- _TEXT UNDER STUDY_
__________

The real problem is that the director of Mamma Mia!, Phyllida Lloyd, seems have taken the unapologetic silliness of the project (which she directed onstage) as permission to be sloppy. Abba made some of the most highly polished, tightly engineered pop junk ever. There is a kind of perfection in some of those hits that is undeniable even if — or maybe especially if — you can’t stand to hear them. But in matters of craft and technique Mamma Mia! proves to be remarkably shoddy, a tangle of clumsy cuts, mismatched shots, bad lighting, egregious overdubbing and scenes in which characters appear to have been haphazardly Photoshopped into the scenery.
It is safe to say that Streep gives the worst performance of her career — safe to say because it is so clearly what she intends, and she is not an actress capable of failure. There is a degree of fascination in watching an Oscar-winning Yale School of Drama graduate mug and squirm, shimmy and shriek and generally fill every moment with antic, purposeless energy, as if she were hogging the spotlight in an eighth-grade musical.
She is saved, and also upstaged, by Walters and, especially, by Baranski, whose cougar-on-the-prowl rendition of Does Your Mother Know is the one genuinely, show-stoppingly sexy sequence in a film that more often flails between forced cheekiness and unearned sentiment.
I know: I promised you a good time, and I’m describing a train wreck. But it’s hard not to share the evident delight of most of the performers. Streep overdoes it, yes, but you can’t accuse her of condescending to the material any more than you can fault her for taking it too seriously.
The impression left by the old pros who make up most of the cast is that they have nothing to be ashamed of and nothing to prove, and that worrying about dignity is for newbies and amateurs. So Brosnan bellows his way through a couple of duets, Skarsgard displays his tattooed buttocks, and Firth consents to appear in a spiked dog collar.
Seyfried has a harder time, though not for any lack of effort or talent. She has to work while the old timers are having fun, and to carry the picture’s unconvincing, flat-footed attempts at melodrama. But Seyfried, who has proven her skill on Big Love and elsewhere, is likely to emerge from Mamma Mia! unscathed. Really, this movie is incapable of harming anyone, except moviegoers with the good taste and bad manners to resist its relentless, ridiculous charm.

__________

- _SUPPLIED DATA_
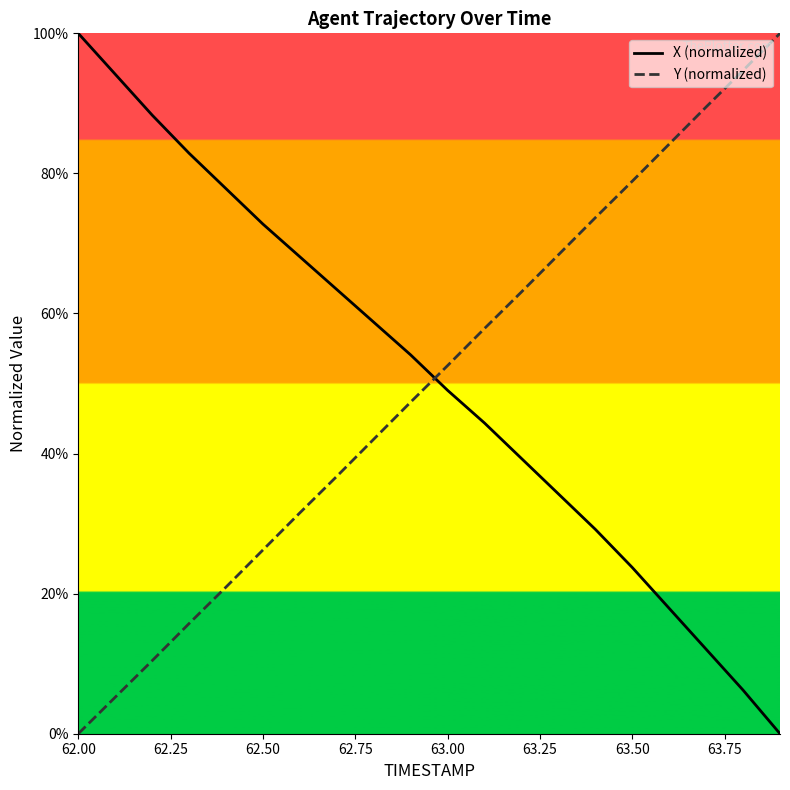

Does the chart display data point markers on the line(s)?

No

__________

- _ACTIVITY_
Please rewrite the film review from "Seyfried has a" up to and including "relentless, ridiculous charm.", changing "unscathed" to "unharmed".

- _EXERCISE RESPONSE_
Seyfried has a harder time, though not for any lack of effort or talent. She has to work while the old timers are having fun, and to carry the picture’s unconvincing, flat-footed attempts at melodrama. But Seyfried, who has proven her skill on Big Love and elsewhere, is likely to emerge from Mamma Mia! unharmed. Really, this movie is incapable of harming anyone, except moviegoers with the good taste and bad manners to resist its relentless, ridiculous charm.